Aber allein Profis ans Werk zu lassen, wäre dann doch zu einfach. Und so organisierte sie einen Graffiti-Workshop für „ihre“ Senioren des „Haus Phoenix“ am Neustädter See. Unterstützung bekamen sie dabei vom Chef der MWG-Stiftung, Marcus Lahn, ebenso wie von professionellen Sprühern. Naturmotive sollten es sein, Affen, Vögel, eine Giraffe – das war es, was die Senioren sehen wollten.
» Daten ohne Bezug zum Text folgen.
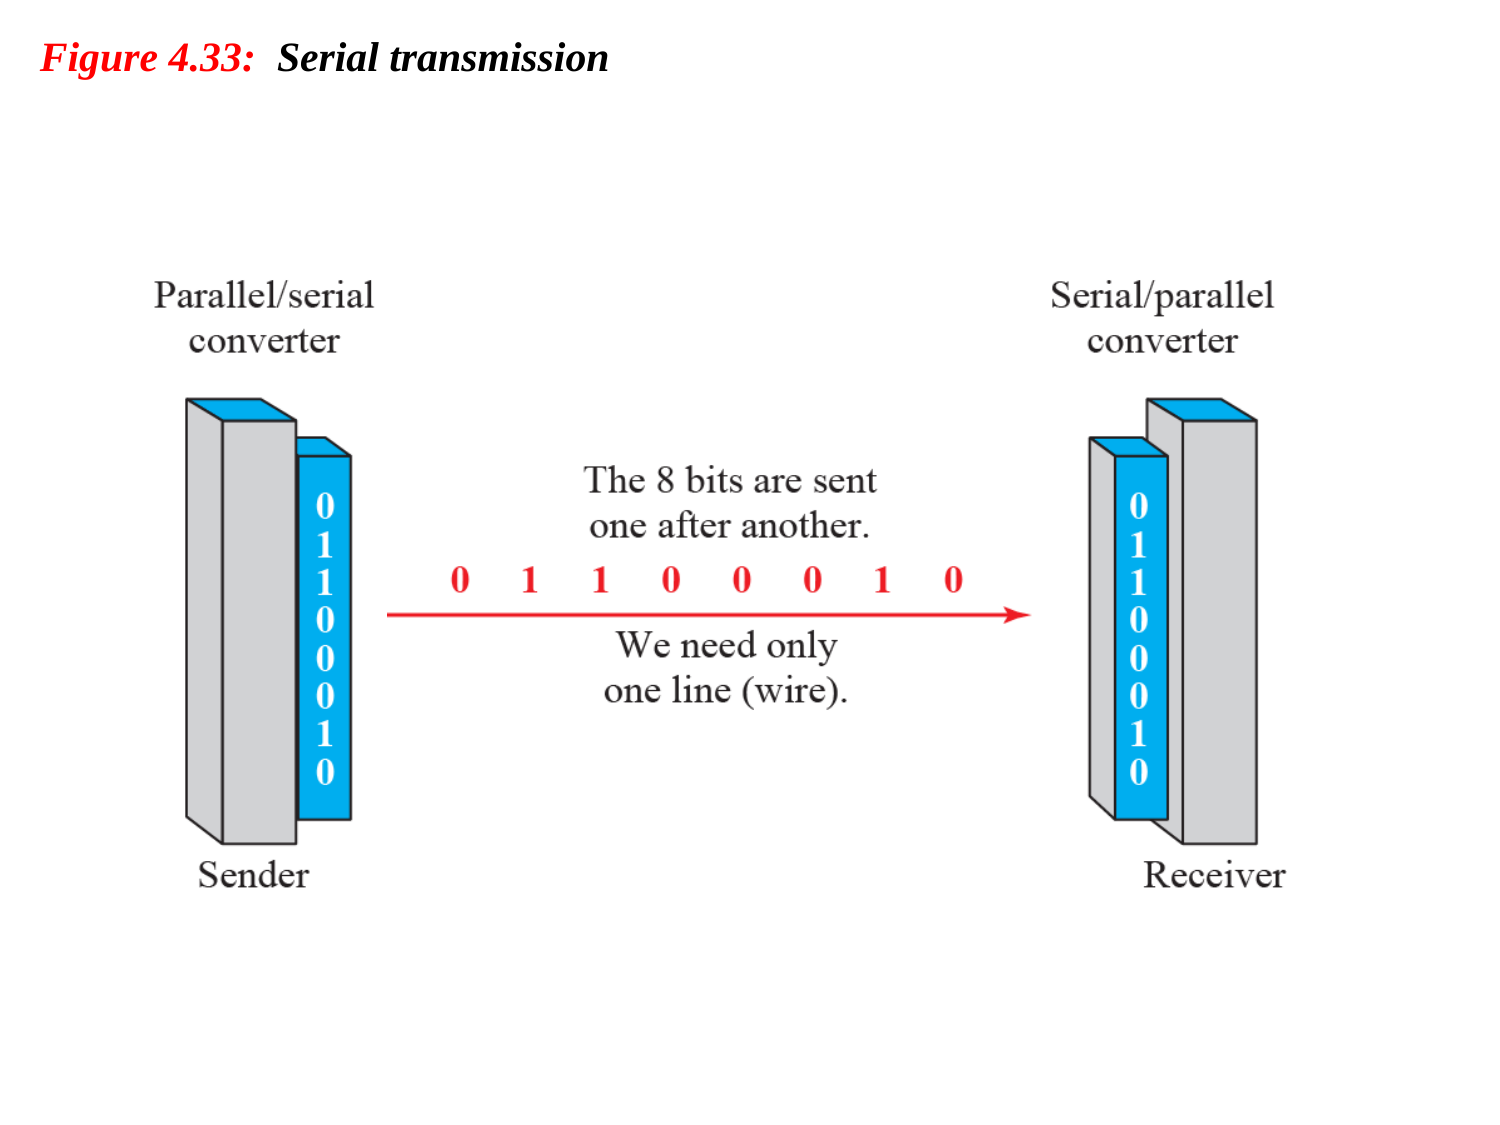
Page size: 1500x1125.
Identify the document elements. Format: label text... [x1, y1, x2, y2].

Nur waren Haarlack und Deo bisher die einzigen Spraydosen, die sie in der Hand hielten. „Das war komplettes Neuland für uns“, erzählt Ursula Aulich.

Ob ihnen so ein ansehnliches Bild gelingen würde, stellten sie zunächst infrage. Doch die Unsicherheit war schnell verschwunden. Denn unter Anleitung von „Strichcode“-Künstler Gordon Motsch sprühten die Senioren schnell vor Begeisterung. „Wir waren überrascht, wie gut uns die Bilder gelungen sind“, erzählt Ursula Aurich. Es sei gar nicht so schwer gewesen, wie gedacht. „Wenn überall in der Stadt so schöne Motive wären und nicht so eine Schmiererei, wäre das toll.“ Gegen Graffiti haben die Senioren nichts, sofern sie gut gemacht sind. Aber, dass sie und ihre Mitbewohner selbst mal die Dose in die Hand nehmen, hätte sie auch nicht gedacht – würden es aber immer wieder machen. Graue Wände gebe es ja genug.

Bilder

Über den Anblick ihrer Bilder freuen sie sich nun täglich, ebenso über das Stadtpanorama, das die Künstler hinterließen.